Er hat später die Räumung in einem Buch – „Zwischen Gorleben und Stadtleben“ – festgehalten: „4. Juni – Truppen marschieren auf, greifen zu, schleppen, prügeln uns aus unserem Dorf. Wir haben dort gelebt. Maschinen walzen unsere Häuser nieder. Wir haben in ihnen gewohnt. Wir haben in der Zukunft gewohnt. Unsere Häuser zerbersten, zerfallen in den Traum, aus dem sie entstanden sind. Aus dem sie wieder entstehen werden. So lange müssen wir emigrieren.“

Mein Freund ist nicht lange, nachdem er dies geschrieben hat, in die Toskana ausgewandert. Andere sind im Landkreis Lüchow-Dannenberg geblieben, haben weitergekämpft.

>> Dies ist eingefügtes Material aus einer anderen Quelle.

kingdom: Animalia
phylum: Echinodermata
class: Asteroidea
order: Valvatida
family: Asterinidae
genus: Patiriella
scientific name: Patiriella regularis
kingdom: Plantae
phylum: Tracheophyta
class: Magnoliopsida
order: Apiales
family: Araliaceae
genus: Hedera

Wer heute allerdings nach Spuren jener Aktion 1004 sucht, die den niedersächsischen Innenminister Möcklinghoff dazu brachte, von „Hochverrat“ zu sprechen, muß Geduld mitbringen. Ein erster Hinweis – rot auf weißem Bettlaken – findet sich in Gümse, einem Dorf bei Dannenberg, auf einem „Künstlerfest“, zu dem die SPD geladen hat. Das Transparent haben allerdings junge Atomgegner ungebetenerweise mitgebracht. Die Sozialdemokraten, die sich zur Eröffnung des niedersächsischen Wahlkampfs mit mehreren hundert Medienarbeitern und Kulturschaffenden unter Führung von Günter Grass dem neuen „Wir-Gefühl“ und dem Alkohol hingeben, verlieren kein Wort über den mittlerweile 12 Jahre währenden Gorlebener Atomstreit. Die Atomgegner dürfen schließlich doch eine Erklärung vorlesen. „Es waren doch gerade SPD-Politiker, die sich jahrelang, nicht zuletzt in ihrer Regierungszeit in Bonn, für Atomanlagen im Wendland stark gemacht haben.“ Für die Vergangenheit ist das zutreffend, allerdings hat auch Gerhard Schröder, der im Gümser Festzelt sagt, daß er noch viel zu lernen habe, während der kurzen Freiheit der wendländischen Republik als Bundesvorsitzender der Jungsozialisten die Aktion 1004 rückhaltlos unterstützt und als Rechtsanwalt später Bauern, die nach Blockaden wegen Nötigung angeklagt wurden, verteidigt. „Seit er Ministerpräsident werden will, hält er sich in puncto Gorleben absolut bedeckt“, kommentiert das Undine von Blottnitz, die, obwohl sich die Bürgerinitiative Umweltschutz Lüchow-Dannenberg zum Boykott des SPD-Festes entschlossen hat, auf einmal im Gewühl aufgetaucht ist.